Tamil Nadu, which accounts for one-third of the nation’s textile manufacturing capacity, contributes 28% of India’s total textile and clothing exports.

The State Government has been implementing a series of measures and policy interventions to enhance global competitiveness and boost exports. Recent initiatives such as a 6% interest subvention for spinning modernisation, a 50% capital subsidy for the garment and home textiles sectors, and a 50% subsidy for engaging technical textiles consultants are steps in the right direction, with several more policy benefits in the pipeline.

The conclusion of Free Trade Agreements (FTAs) with countries including the UK, Australia, UAE, Switzerland, and Japan has further expanded export opportunities for Tamil Nadu’s textile manufacturing units.

At this juncture, the recent announcement by the President of the United States to impose a 50% tariff on Indian goods has come as a rude shock to the entire textile value chain—particularly for Tamil Nadu, which is the single largest exporter of textiles to the U.S. from India.

In response, a delegation comprising several industry representatives and associations met the Chief Minister of Tamil Nadu on 14th August 2025, in the presence of the Minister for Industries, TRB Raja.

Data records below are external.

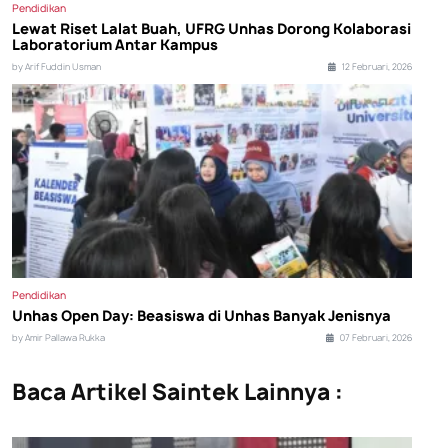
Pendidikan
Lewat Riset Lalat Buah, UFRG Unhas Dorong Kolaborasi
Laboratorium Antar Kampus
by Arif Fuddin Usman
12 Februari, 2026
Pendidikan
Unhas Open Day: Beasiswa di Unhas Banyak Jenisnya
by Amir Pallawa Rukka
07 Februari, 2026
Baca Artikel Saintek Lainnya :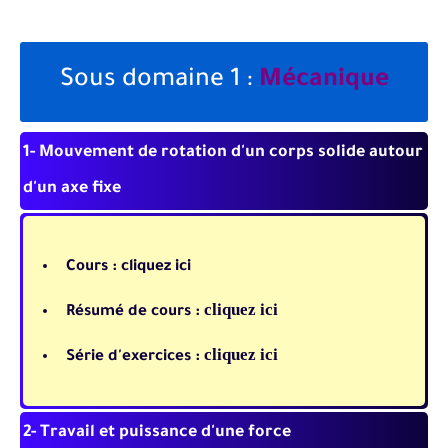
Mécanique
Sous domaine 1 :
1- Mouvement de rotation d'un corps solide autour
d'un axe fixe
Cours :
cliquez ici
cliquez ici
Résumé de cours :
cliquez ici
Série d'exercices :
2- Travail et puissance d'une force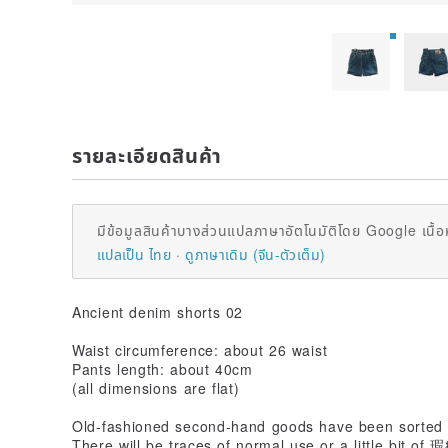
รายละเอียดสินค้า
มีข้อมูลสินค้าบางส่วนแปลภาษาอัตโนมัติโดย Google เนื้อ
แปลเป็น ไทย
ดูภาษาเดิม (จีน-ตัวเต็ม)
Ancient denim shorts 02
Waist circumference: about 26 waist
Pants length: about 40cm
(all dimensions are flat)
Old-fashioned second-hand goods have been sorted
There will be traces of normal use or a little bit of 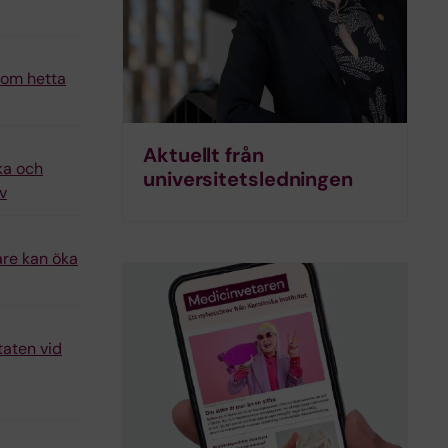
n om hetta
Aktuellt från
ka och
universitets­ledningen
v
are kan öka
taten vid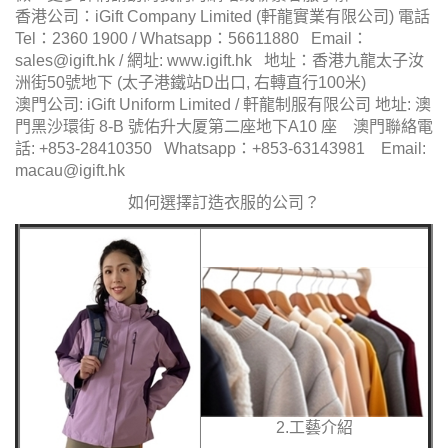
香港公司：iGift Company Limited (軒龍實業有限公司) 電話
Tel：2360 1900 / Whatsapp：56611880 Email：
sales@igift.hk
/ 網址: www.igift.hk 地址：香港九龍太子汝
洲街50號地下 (太子港鐵站D出口, 右轉直行100米)
澳門公司: iGift Uniform Limited / 軒龍制服有限公司 地址: 澳
門黑沙環街 8-B 號佑升大厦第二座地下A10 座 澳門聯絡電
話: +853-28410350 Whatsapp：+853-63143981 Email:
macau@igift.hk
如何選擇訂造衣服的公司？
2.工藝介紹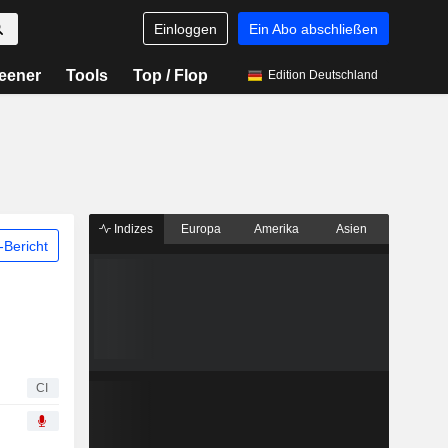
Einloggen
Ein Abo abschließen
eener
Tools
Top / Flop
Edition Deutschland
Indizes
Europa
Amerika
Asien
Bericht
CI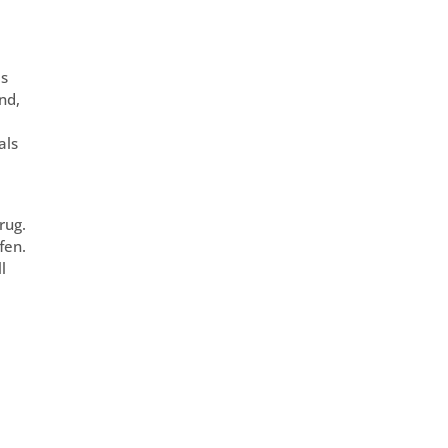
ls
nd,
als
rug.
fen.
l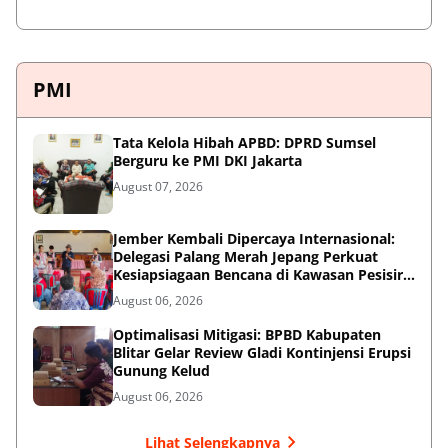
PMI
Tata Kelola Hibah APBD: DPRD Sumsel
Berguru ke PMI DKI Jakarta
August 07, 2026
Jember Kembali Dipercaya Internasional:
Delegasi Palang Merah Jepang Perkuat
Kesiapsiagaan Bencana di Kawasan Pesisir
dan Sekolah
August 06, 2026
Optimalisasi Mitigasi: BPBD Kabupaten
Blitar Gelar Review Gladi Kontinjensi Erupsi
Gunung Kelud
August 06, 2026
Lihat Selengkapnya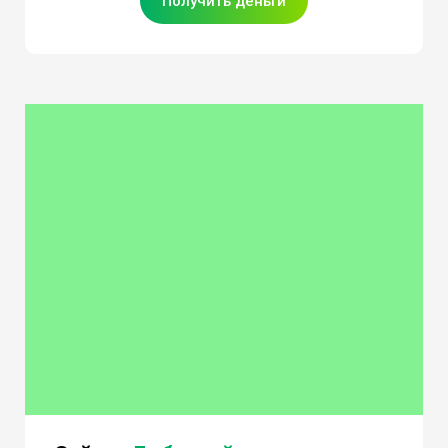
Получить деньги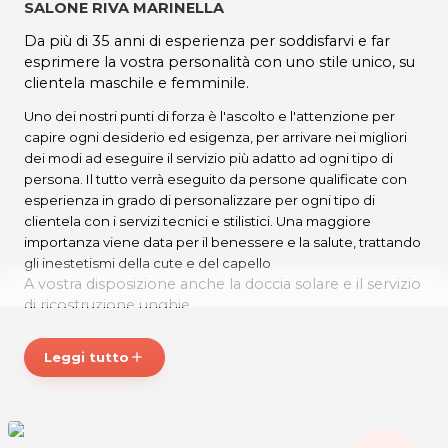
SALONE RIVA MARINELLA
Da più di 35 anni di esperienza per soddisfarvi e far
esprimere la vostra personalità con uno stile unico, su
clientela maschile e femminile.
Uno dei nostri punti di forza è l'ascolto e l'attenzione per
capire ogni desiderio ed esigenza, per arrivare nei migliori
dei modi ad eseguire il servizio più adatto ad ogni tipo di
persona. Il tutto verrà eseguito da persone qualificate con
esperienza in grado di personalizzare per ogni tipo di
clientela con i servizi tecnici e stilistici. Una maggiore
importanza viene data per il benessere e la salute, trattando
gli inestetismi della cute e del capello
A vostra disposizione anche la doccia solare e il servizio
di ricostruzione unghie.
Per l'appuntamento più importante della Vostra vita
Leggi tutto
add
servizio "total-look" per sposa e sposo, anche a
domicilio.
Mar – Mer 8.30 – 12.00
15.00 – 19.00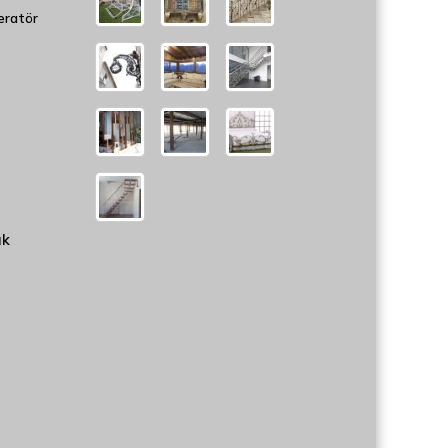
eratör
uk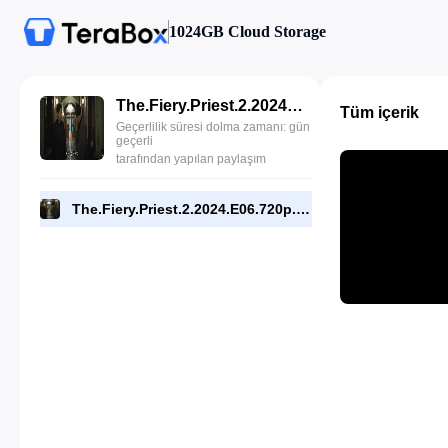
1024GB Cloud Storage
The.Fiery.Priest.2.2024.E06.720p.DSNP.WEB[RMC].mp4
Tüm içerik
Geçerlilik süresi dolma zamanı: gün
geçerli
tarafından yapılan paylaşım
The.Fiery.Priest.2.2024.E06.720p.DSNP.WEB[RMC].mp4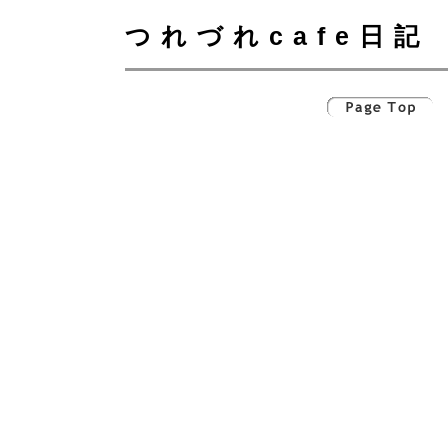
つれづれcafe日記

The delegation highlighted the urgent need for coordinated interventions from both the State and Central Governments to mitigate the adverse impact of the proposed U.S. tariff on the Indian textile sector, especially in Tamil Nadu.

Sundararaman, Chairman, and Selvaraju, Secretary General of the Southern India Mills’ Association (SIMA), were part of the delegation and submitted a memorandum on behalf of the textile industry.

In a press release issued on 14th August 2025, the SIMA Chairman thanked Industries Minister TRB Raja for convening the meeting with the Chief Minister. He also expressed gratitude to the Chief Minister for giving a patient hearing and indicating his decision to send a D.O. letter to the Prime Minister of India, recommending immediate policy interventions to avert job losses, prevent production stoppages, explore alternate markets, retain existing customers, and safeguard textile manufacturing units from a severe crisis that could cause irreparable damage.

The SIMA Chairman appealed to the Chief Minister to recommend that the Union Government extend a two-year moratorium on the repayment of principal amounts, along with a 30% collateral-free loan under the Emergency Credit Guarantee Scheme (ECLGS) and a 5% interest subvention. He stated that these measures are crucial to prevent textile units from becoming NPAs, to meet their operational expenses, and to manage working capital requirements.

He recalled that a similar relief package provided during the COVID-19 period had significantly benefited the industry, enabling it to bounce back quickly after the lockdown. Drawing a parallel with the current scenario, he pointed out that the steep U.S. tariff impact is akin to the COVID crisis, as most buyers have suspended their orders, while many are renegotiating prices or cancelling orders altogether.

The SIMA Chairman also emphasised the need to enhance the RoDTEP benefit by 5% and to extend pre- and post-shipment credit to all textile product exports, including yarn. These steps are crucial for capturing new markets and sustaining existing ones, especially considering the significant buyer base in the U.S.

Sundararaman further appealed to the Chief Minister to strongly recommend to the Prime Minister the urgent need to address raw material structural issues. He urged the removal of the 11% import duty on cotton and the rectification of the GST inverted duty structure in the MMF (man-made fibre) value chain by bringing the entire value chain under the 5% GST slab, aligning it with the cotton value chain.

He stressed that ensuring the availability of raw materials at internationally competitive prices is critical to achieving the vision of a USD 350 billion textile business and contributing to Tamil Nadu’s goal of becoming a USD one trillion economy by 2030.

In addition, Sundararaman appealed to the Chief Minister to extend benefits under the State’s Renewable Energy Regulations. These include the continuation of the annual banking scheme for windmills over 20 years old, withdrawal of network charges on captive rooftop solar installations, and exemption of open access power purchases from cross-subsidy and additional surcharges for one year. He stated that such measures would greatly support the power-intensive textile industry in mitigating the current unforeseen crisis.

Finally, Sundararaman urged the Chief Minister to fast-track export refunds through a single-window mechanism and to expedite State GST refund claims—both for exports and for inverted duty—to prevent working capital blockages and ease the financial stress faced by the sector.